### [TASK PROMPT]
Update the lines in the records below by replacing "document elements" with "layout elements" and keeping everything else the same. Leave the pictures out of your answer.
— START SUPPLIED RECORDS —
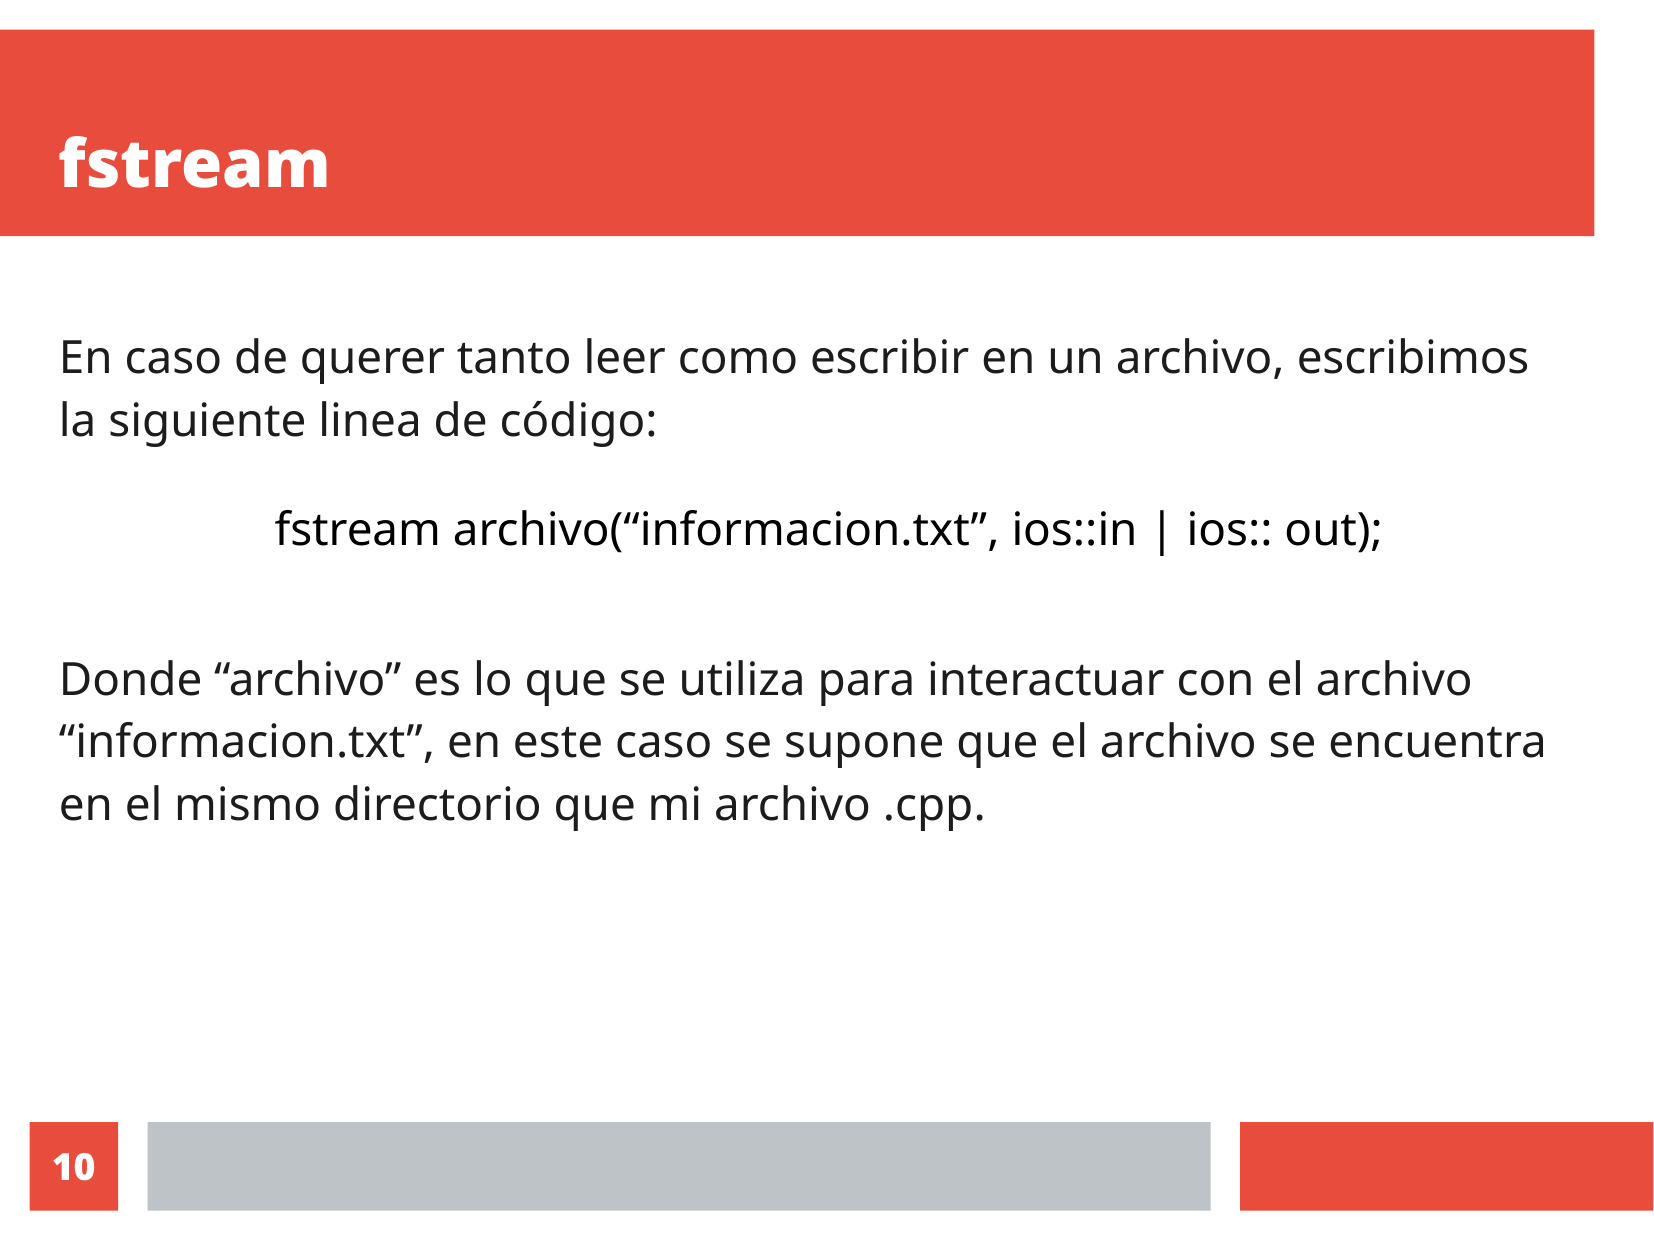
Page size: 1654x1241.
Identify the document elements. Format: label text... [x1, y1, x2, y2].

title fstream [59, 59, 1595, 207]
text_box fstream archivo(“informacion.txt”, ios::in | ios:: out); [259, 489, 1477, 556]
list En caso de querer tanto leer como escribir en un archivo, escribimos la siguiente linea de código: Donde “archivo” es lo que se utiliza para interactuar con el archivo “informacion.txt”, en este caso se supone que el archivo se encuentra en el mismo directorio que mi archivo .cpp. [59, 324, 1565, 1093]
— END SUPPLIED RECORDS —
### [ANSWER]
Page size: 1654x1241.
Identify the layout elements. Format: label text... [x1, y1, x2, y2].

title fstream [59, 59, 1595, 207]
text_box fstream archivo(“informacion.txt”, ios::in | ios:: out); [259, 489, 1477, 556]
list En caso de querer tanto leer como escribir en un archivo, escribimos la siguiente linea de código: Donde “archivo” es lo que se utiliza para interactuar con el archivo “informacion.txt”, en este caso se supone que el archivo se encuentra en el mismo directorio que mi archivo .cpp. [59, 324, 1565, 1093]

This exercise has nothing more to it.